Risso’s invitation was a dose sheet of LSD, 100 tabs, tested by the designer himself and found sorely chemical-free. Still, the intention was clear. An invitation to escape. Blue pill, red pill, down the rabbit hole. We entered the show space through a series of winding tunnels to stand around a moonlit rectangle. Figures crouched motionless, or swayed hypnotically. The sun rose, the bodies began to move. And move. From so-slo-mo to furious no-slo-mo. It was a physical tour-de-force (What you are seeing here is a post-show distillation.)
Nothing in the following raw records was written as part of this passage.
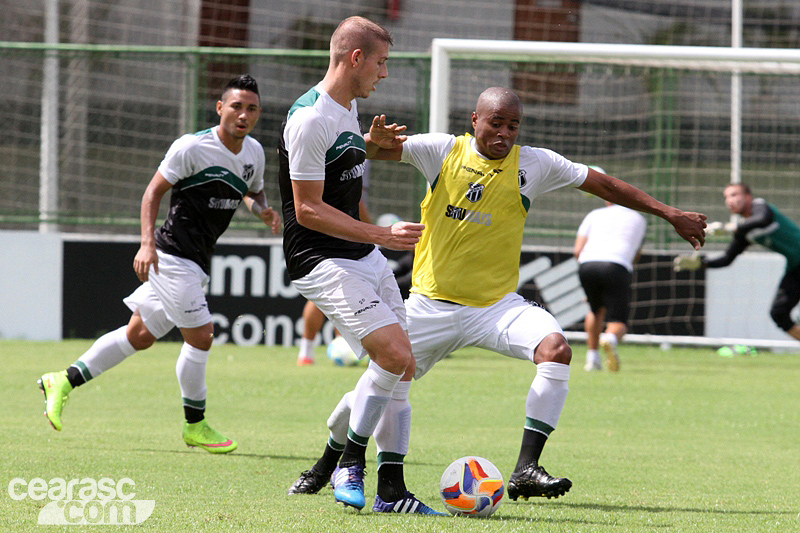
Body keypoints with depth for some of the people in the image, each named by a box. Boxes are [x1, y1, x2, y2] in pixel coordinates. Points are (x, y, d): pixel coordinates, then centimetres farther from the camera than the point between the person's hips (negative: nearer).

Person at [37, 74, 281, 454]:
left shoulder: (254, 152, 7)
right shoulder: (193, 147, -15)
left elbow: (254, 192, 25)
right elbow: (154, 191, -10)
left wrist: (262, 209, 1)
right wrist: (148, 244, -20)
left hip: (195, 261, 8)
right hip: (174, 254, -8)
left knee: (139, 336, 12)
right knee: (200, 336, -8)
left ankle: (65, 381, 21)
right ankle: (195, 426, 7)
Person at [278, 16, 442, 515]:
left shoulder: (350, 107, 13)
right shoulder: (310, 119, -18)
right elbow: (308, 210, -20)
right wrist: (381, 234, -21)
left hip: (366, 257, 10)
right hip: (323, 262, -10)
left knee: (399, 366, 5)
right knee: (396, 356, -20)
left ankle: (392, 491, 10)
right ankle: (350, 464, -2)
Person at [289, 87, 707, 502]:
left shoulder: (533, 164, 0)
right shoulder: (443, 151, -2)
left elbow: (604, 185, 6)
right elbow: (385, 149, -7)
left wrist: (671, 215, 5)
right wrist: (376, 140, -33)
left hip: (496, 304, 0)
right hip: (431, 304, 0)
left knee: (556, 348, -26)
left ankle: (525, 470, -25)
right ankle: (327, 462, 28)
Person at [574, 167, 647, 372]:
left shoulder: (594, 215, 23)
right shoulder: (638, 219, 26)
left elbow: (577, 251, 13)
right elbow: (635, 256, 35)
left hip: (587, 264, 2)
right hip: (617, 268, -2)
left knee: (596, 310, 30)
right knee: (618, 323, 0)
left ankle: (592, 357, 24)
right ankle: (610, 339, -35)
Risso worked with performance artist-cum-choreographer Michele Rizzo, who created an intricately interlaced, increasingly Dionysian ritual, groups and solos, tight as a drum. You imagined every dance academy in Milan had been corralled into the show. They rehearsed for a solid week. Risso said he loved every second, seeing through the dancers’ eyes, feeling through their movements.

He’s an empath. He feels not just people, but the life of objects. Heirlooms. There were pieces here that were created from leftovers of clothes from the 1950s. A hand-painted velvet that was missing bits, completed now with pieces of satin and leather. An embroidered evening coat finished with one brown leather sleeve. “New hybrids of the past,” Risso called them. Randomness has emerged as his signature. An oversized jacket, chewed by moths, paired with motocross pants and ballet slippers? That feels about right. Boiled wool coats, pilled and nibbled by age? Leathers lacquered with a patina like moths’ wings. Yes, that’s Risso’s Marni. He talked about “the persistence of time, the beauty of the leftovers,” Prospero and his guests dancing to the end of love. Raving in huge polka-dotted and diagonal-striped play clothes. But the taut, cut torsos of Risso’s performers were also wrapped in second-skin body gloves, woven with the radiant sacred heart. He described them as “reaching out for eternal love through body language.”

Risso is scarcely naïve enough to believe that love really does conquer all. And Death will inevitably find its way into the citadel. But there is something so engaging and un-fashion-y in his wholehearted embrace of alternate realities that his voice rings with clarion conviction. What’s left when you’ve danced to the end of love? Faith. Blind, beautiful faith.